You can see that the classifier is almost always predicting that the message shows belief in anthropogenic climate change, regardless of what the message content looks like. Because our dataset is so imbalanced, with by far the majority of examples in the positive class, this means that most examples are going to be classified correctly by default, meaning that the accuracy score will be high, regardless of what our model is actually learning.

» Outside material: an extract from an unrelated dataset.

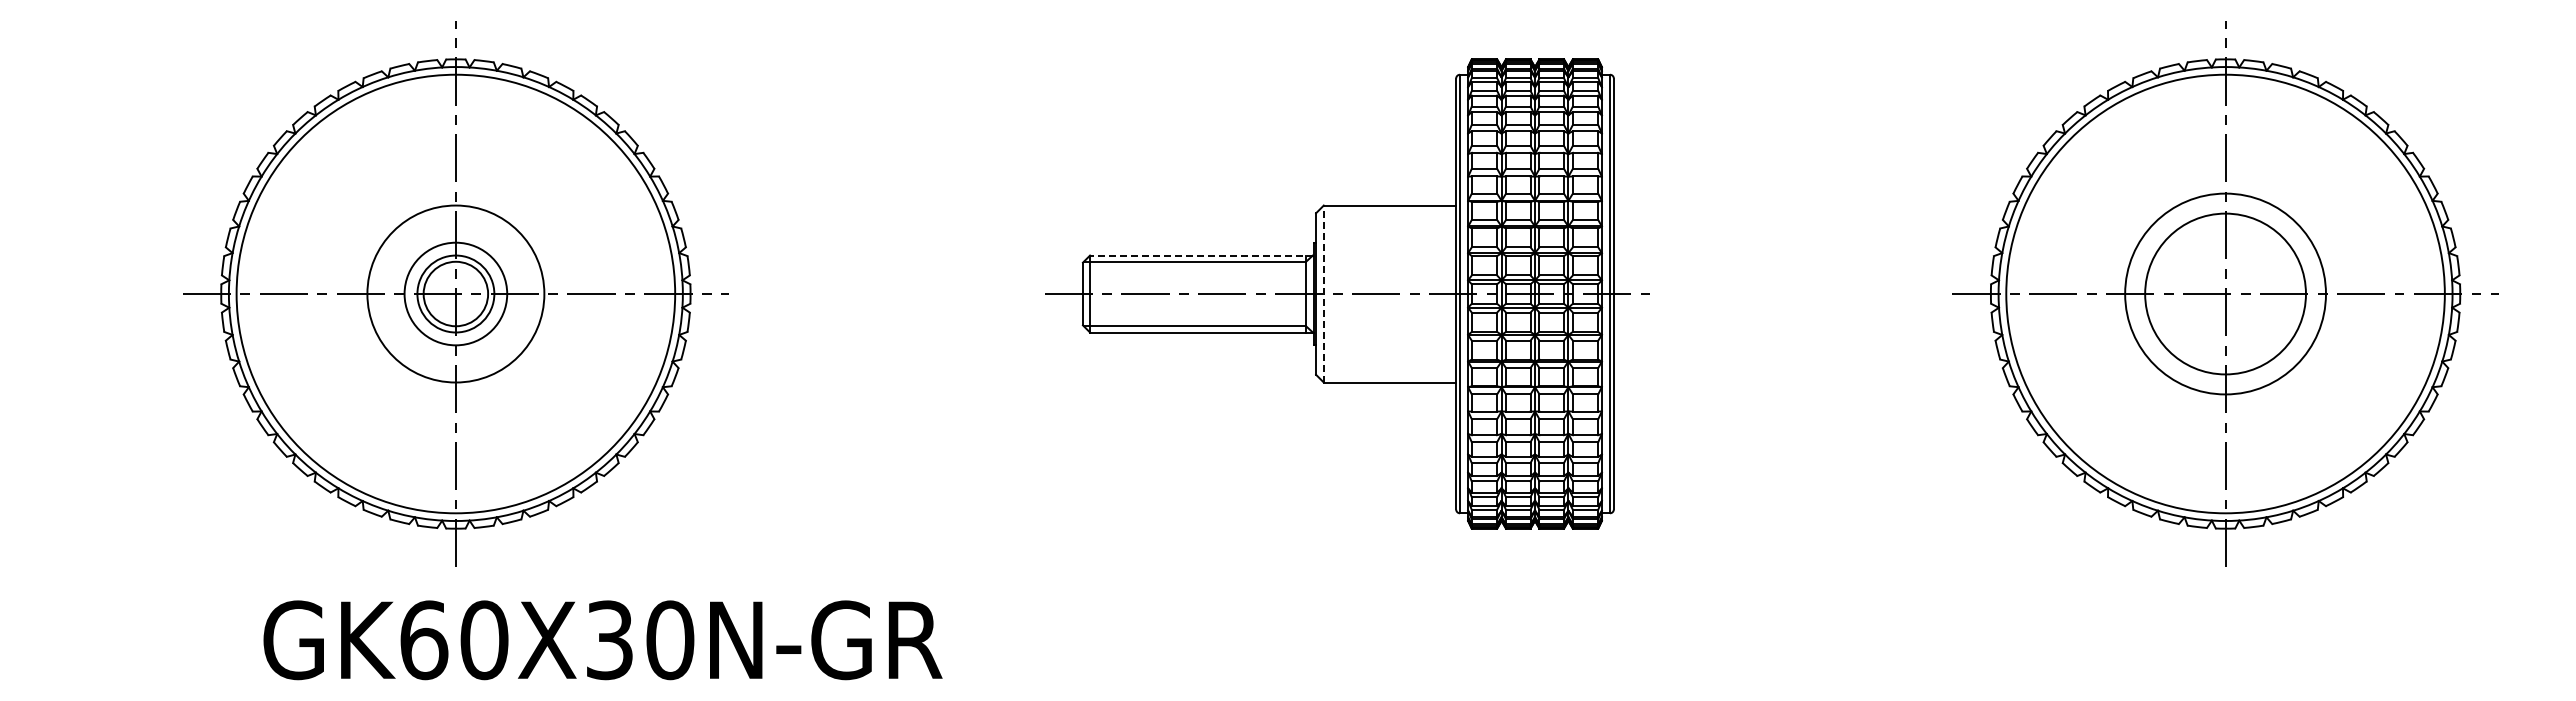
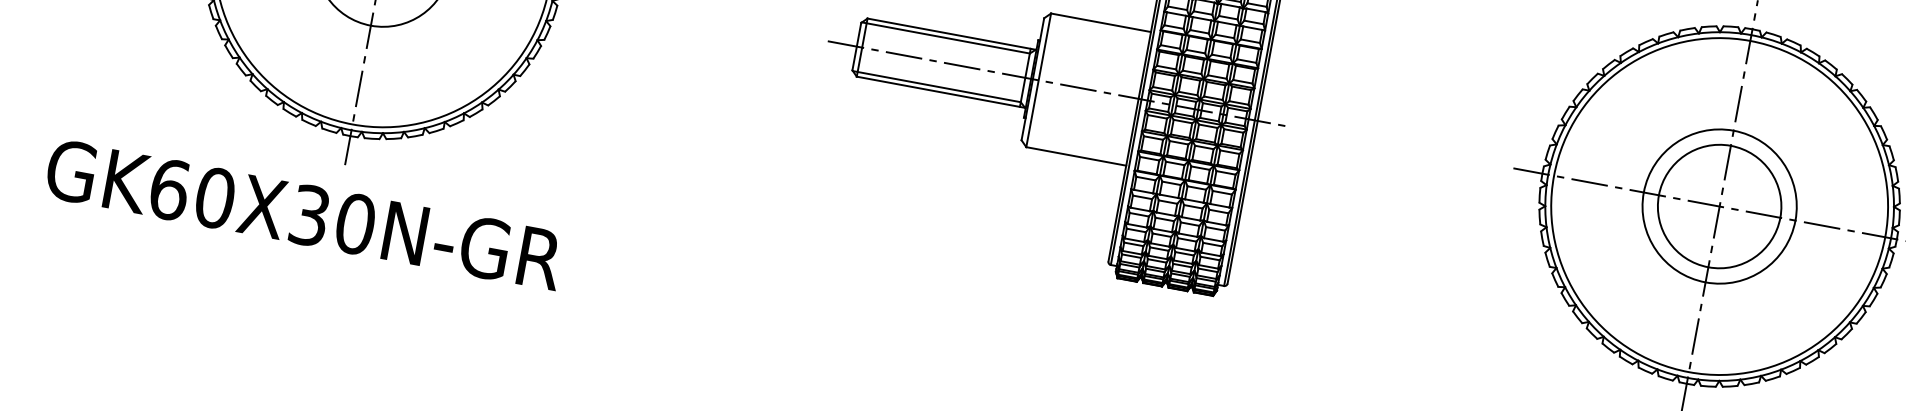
line: (1201, 255) -> (951, 34), dashed -> solid
line: (1323, 293) -> (1038, 79), dashed -> solid
text: (602, 640) -> (304, 214), moved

Using another metric which takes account of the ratio of false predictions as well as true predictions, like F1 or the Matthews Correlation Coefficient, gives us a much clearer understanding of what is going on.

# Ideas for discussion

Here's a set of questions that you might like to think about answering during your DSG challenge. If you don't see anything you're interested in answering, don't worry - feel free to come up with your own problem to solve or interesting piece of data to dig up.

*  Which countries have historically emitted a lot of co2, and what has changed over time?
*  Extrapolate from the cc data to see what potential changes could do to temperature/atmospheric co2?
*  What topics do people who believe in human-caused climate change talk about, versus those who don't?
*  Do believers/non-believers form networks - do they retweet each other a lot? You might have to think about linking accounts through matching message texts, or using retweets.
*  Can you predict from a message text whether a person is going to believe in anthropogenic climate change better than the simple model we created? 
*  What about if you disregard named entities, like the UN, IPCC, and so on? What does that do to your models' performance?
* The class imbalance in the text dataset is quite bad, can you determine a way to address this to make machine learning easier to do?

# Presenting your work

The final outcome of your DSG challenge will be a very short presentation delivered by your facilitator. We're looking for something that can provide the following:

* An interesting finding for discussion, which you can illustrate with a single slide
* A five minute slot for talking about your experiences during the challenge

That last point is important: we want this to be a collaborative experience, so be prepared that your facilitator might talk about some of the things you come up with during the event. Remember, this event is for the benefit of all participants, so remain polite, collegial, and constructive at all times.